Next week I will be resuming my “healthy eating regime” – a.k.a. MY DIET. Weight was never an issue for me when I was younger but once I let myself go the first time, it became easier and easier to pack on the pounds and even more difficult to shed them.
The first time I gained weight was when I spent my junior year abroad in Paris. I was on my own for the first time, lonely and missing my family. I ate my way out of my loneliness and didn’t even realize how heavy I was because of those damn “stretchy pants”. When I left in September I weighed around 115 – 120 lbs and when I got off the plane at Christmas, I weight 142 lbs and couldn’t fit into any of my clothes. I was in the double digits. My mother didn’t even recognize me because my hair grew out medium brown and I was now a size 10/11. This began my struggle with my weight. A year later I lost it all and was back to “my norm”.

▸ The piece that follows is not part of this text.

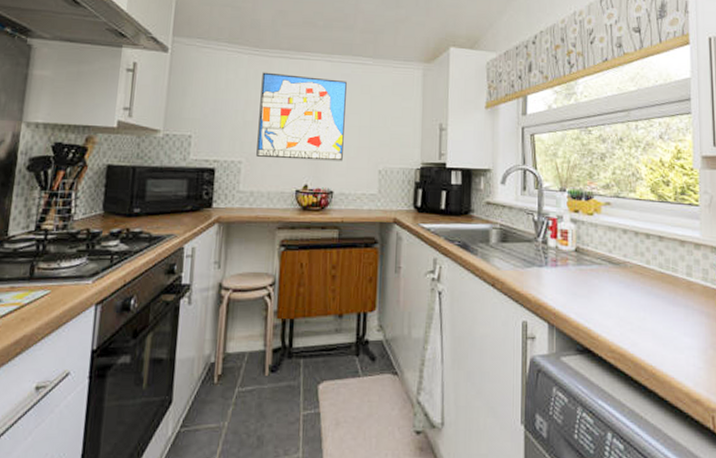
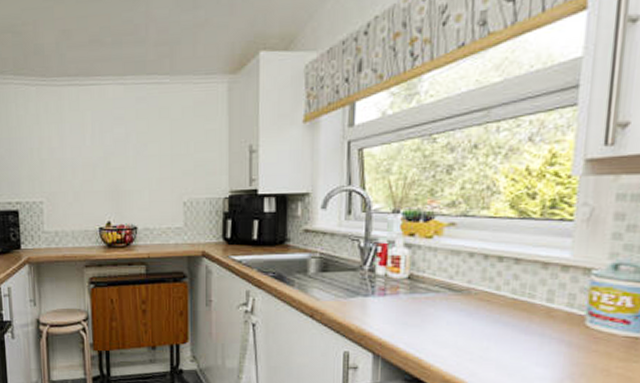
wall art: present [256,72,347,161] -> none [52,103,144,196]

Right after I hit 26, I went up again and gained even more. I weighed 158 lbs. By the time my 10 year high school reunion rolled around, I was down to a size 8. I wanted to go back to a weight I felt good at, but over the years I put on more and more. Even though both my mom and my dad kept telling me that I had all these aches and pains because of my size, I had to realize it myself. I had to be ready.
When I hit 40 I weighed 2 pounds short of 200. For a 5’2″ medium-frame woman, this was not healthy. I realized that my obesity could ruin my health and shorten my life. The girls at work were starting a “Biggest Loser Club” and asked me if I wanted to join. I did and lost 50 lbs. I won the pool just about every month and collected my earnings and reclaimed “Jacqui”. It took me 5 months of calorie counting and Wii Fit but I did it.

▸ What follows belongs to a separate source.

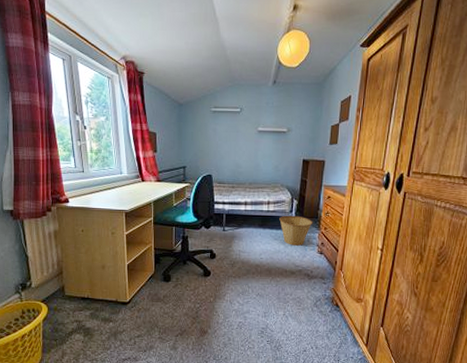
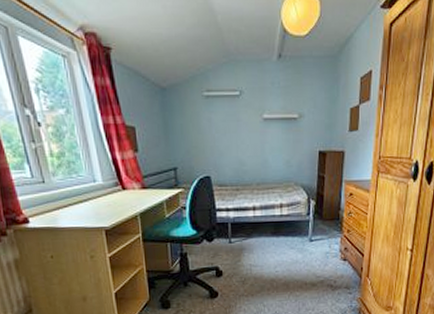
basket: present [279,215,313,246] -> none [295,218,334,254]

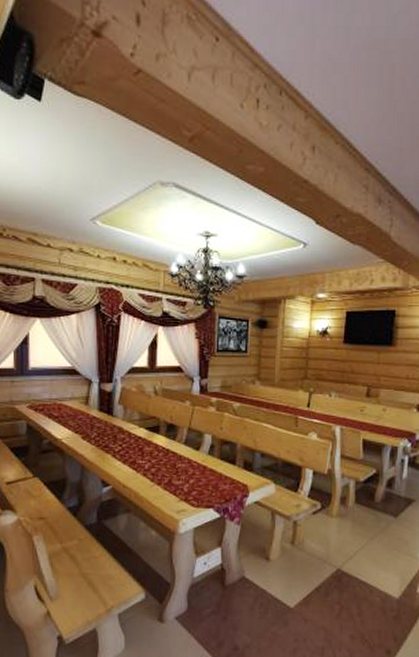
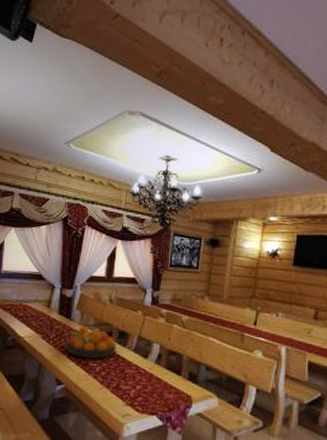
fruit bowl: none [109,422,166,456] -> present [65,326,117,359]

Now, at 42, I find myself in similar territory. Not quite as drastic as previous weight gains, but I do not feel well as-is. I’ve gone from a 4 to an 8 since April and now I am even fitting in my 10’s. So, next week I will dive in and eat healthy and exercise and lose and win at the same time.
Size brings me to my other point. Who changed the sizes? The fashion industry? Who? At 120 lbs with measurements of 35 – 23 – 35, I was a size 5 or 7. When I reached my “almost” goal weight (30 lbs off) of 150 lbs with much bigger measurements, I was wearing a size 4. What happened there? Is the fashion industry fooling us or are we fooling ourselves?